Activity
Every line of the entries below from the one containing "nose: (301, 79)" to the one containing "right front paw: (287, 200)", both ends included, must be written out exactly. No other line belongs in the answer.

Given records

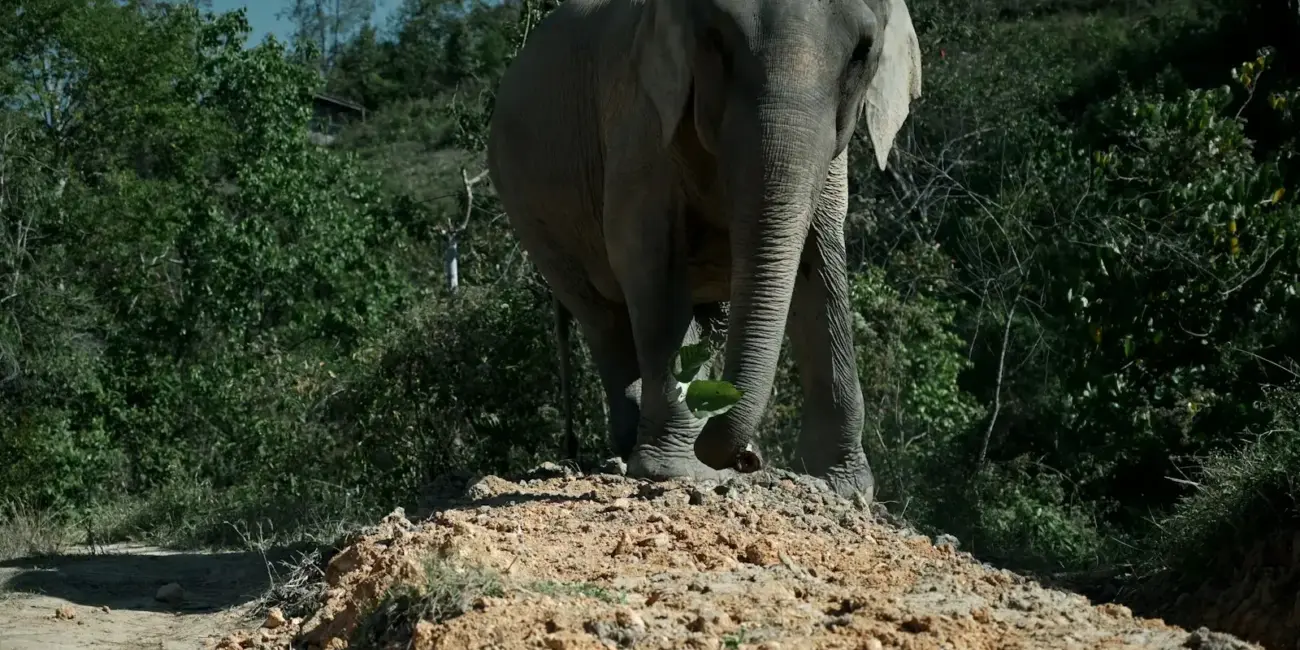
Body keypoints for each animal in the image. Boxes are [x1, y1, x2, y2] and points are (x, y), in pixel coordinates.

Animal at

---

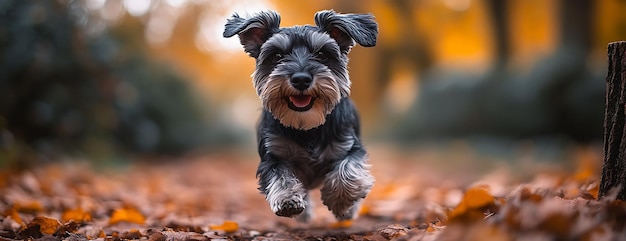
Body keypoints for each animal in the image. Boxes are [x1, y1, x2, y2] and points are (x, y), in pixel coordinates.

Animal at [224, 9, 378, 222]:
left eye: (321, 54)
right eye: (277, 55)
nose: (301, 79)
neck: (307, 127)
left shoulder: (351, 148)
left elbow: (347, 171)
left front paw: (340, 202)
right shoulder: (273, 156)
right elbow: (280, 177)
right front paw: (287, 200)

---

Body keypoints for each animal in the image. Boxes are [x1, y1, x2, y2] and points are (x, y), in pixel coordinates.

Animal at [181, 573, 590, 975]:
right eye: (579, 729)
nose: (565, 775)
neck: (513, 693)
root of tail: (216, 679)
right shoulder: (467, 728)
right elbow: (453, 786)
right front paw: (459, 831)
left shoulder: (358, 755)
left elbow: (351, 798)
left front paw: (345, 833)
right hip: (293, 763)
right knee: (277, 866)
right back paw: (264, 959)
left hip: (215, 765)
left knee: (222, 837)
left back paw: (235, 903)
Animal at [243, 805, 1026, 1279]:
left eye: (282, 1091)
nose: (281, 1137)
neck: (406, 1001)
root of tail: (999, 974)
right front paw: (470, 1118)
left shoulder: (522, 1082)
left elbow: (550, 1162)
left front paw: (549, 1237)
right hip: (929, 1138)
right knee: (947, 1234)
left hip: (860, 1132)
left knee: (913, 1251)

Problem solution
nose: (301, 79)
neck: (307, 127)
left shoulder: (351, 148)
left elbow: (347, 171)
left front paw: (340, 202)
right shoulder: (273, 156)
right elbow: (280, 177)
right front paw: (287, 200)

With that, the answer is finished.